If you build extremely light setups, you might think something is lacking in the font department. Chances are, you’re right.

Font smoothing isn’t activated by default under minimal setups in Ubuntu (or for that matter, in Arch, which means other distros might need it too) — that’s something you need to do manually.

How can you tell if you need it? It’s fairly easy: Set your GTK font (or even your Openbox menu, or something like that) to Dejavu Sans Condensed 9, and see if it looks a little smeared. If you get close to the screen and it looks like you’re looking at a font through a lattice … time for a change.

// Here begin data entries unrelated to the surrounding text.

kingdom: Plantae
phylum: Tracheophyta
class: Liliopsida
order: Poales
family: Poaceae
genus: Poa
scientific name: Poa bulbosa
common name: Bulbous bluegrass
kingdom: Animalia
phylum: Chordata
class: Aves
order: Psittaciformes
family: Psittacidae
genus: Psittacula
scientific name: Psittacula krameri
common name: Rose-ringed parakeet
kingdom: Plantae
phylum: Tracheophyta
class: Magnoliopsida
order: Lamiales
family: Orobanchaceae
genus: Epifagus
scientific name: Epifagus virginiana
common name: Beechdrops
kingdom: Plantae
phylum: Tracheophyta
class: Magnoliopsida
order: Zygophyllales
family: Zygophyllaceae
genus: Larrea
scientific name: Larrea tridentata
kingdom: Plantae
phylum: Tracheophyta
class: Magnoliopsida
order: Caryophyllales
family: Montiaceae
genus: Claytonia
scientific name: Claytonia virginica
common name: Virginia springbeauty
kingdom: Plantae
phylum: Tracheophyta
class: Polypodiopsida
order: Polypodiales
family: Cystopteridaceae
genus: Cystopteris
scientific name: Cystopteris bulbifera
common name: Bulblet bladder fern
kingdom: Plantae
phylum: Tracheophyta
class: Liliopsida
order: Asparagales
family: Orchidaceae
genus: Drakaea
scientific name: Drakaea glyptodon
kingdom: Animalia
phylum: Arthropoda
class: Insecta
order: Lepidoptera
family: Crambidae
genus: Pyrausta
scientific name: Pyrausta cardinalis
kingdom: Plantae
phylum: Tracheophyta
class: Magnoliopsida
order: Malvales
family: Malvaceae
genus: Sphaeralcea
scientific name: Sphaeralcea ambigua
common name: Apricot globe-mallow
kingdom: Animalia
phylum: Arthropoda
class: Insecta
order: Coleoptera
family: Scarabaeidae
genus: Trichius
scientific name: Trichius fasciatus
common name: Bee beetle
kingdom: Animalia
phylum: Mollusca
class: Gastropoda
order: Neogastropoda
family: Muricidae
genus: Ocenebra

Font smoothing is set through the .fonts.conf file, and it’s a simple XML tweak that’s been around for years. Open a file in your home directory with that name, and paste this into it:

< ?xml version="1.0"?>
< !DOCTYPE fontconfig SYSTEM "fonts.dtd">
  <fontconfig>
    <match target="font">
      <edit name="autohint" mode="assign">
        <bool>true</bool>
      </edit>
    </match>
  </fontconfig>

Now change all the left brackets to less-than symbols, and the right brackets to greater-than symbols. (Sorry for the extra step. WordPress can’t handle XML markup inside its posting system, even if it is flagged with code tags. :roll: I guess I could upload it as a .doc file, but I have an aversion to proprietary document formats when it’s just a 202b text file.)

Save the file and restart X, and I think you’ll agree it’s an improvement. Chances are, I’m right.